This is a weird one. Remember all the confusion and scuttlebutt when Steam introduced its refund policy? Microsoft is introducing a similar one, but approaching it from a somewhat different angle by making refunds a self-service policy. If you meet the requirements, you can get a refund for your software without, ostensibly, going through an approval process.
Digital purchases have always been in a weird territory with regards to refunds. Sometimes you can end up accidentally buying something (which is difficult but it happens), or perhaps someone’s kid makes a purchase of dubious permission. Maybe you simply have buyer’s remorse with a pre-order that turns out to be no good.

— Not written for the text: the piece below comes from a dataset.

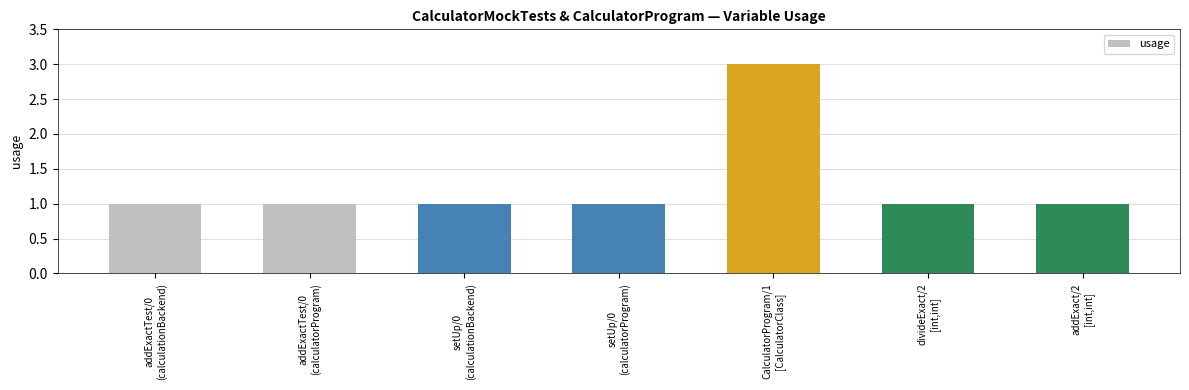

Does the chart contain stacked bars?

No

So here’s what Microsoft has to offer. Digital software can be refunded under two conditions. One, the refund has to be requested within 14 days of the purchase. Two, across all accounts (Play Anywhere being the qualifier here?), total play time needs to be under two hours. DLC, season passes and add-ons are straight-up ineligible. The refund also has to wait until the day after a game’s release date in the case of new products. Additionally, the game (or app) must be launched before a refund can be submitted.

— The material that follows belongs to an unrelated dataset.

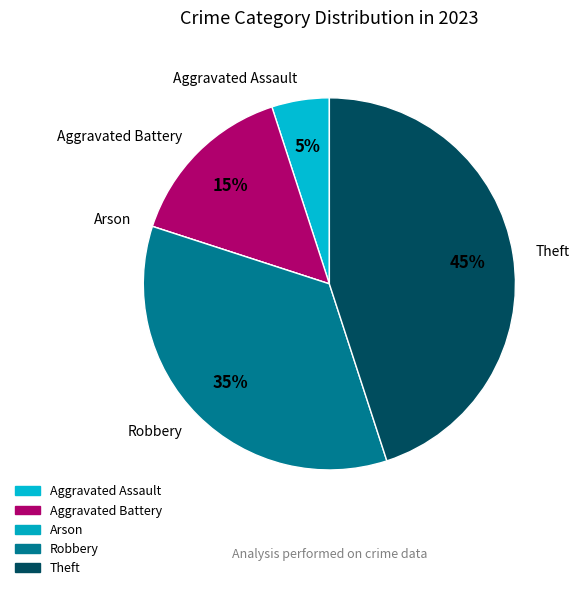

To the nearest percent, what is the difference between the Theft and Aggravated Assault slice percentages?

40%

My take: the key here is details, and the details seem to be laid out in clear fashion. The requirements, the time limits, so on and so forth should be enough to prevent confusion. Abuse is always a problem with these kinds of policies, no matter what they are, and that’s going to be up to Microsoft to figure out. Ultimately it’s a good thing to have refund policies in place. “Buyer beware” is reasonable in most situations but having a safety net for more extreme cases is good business.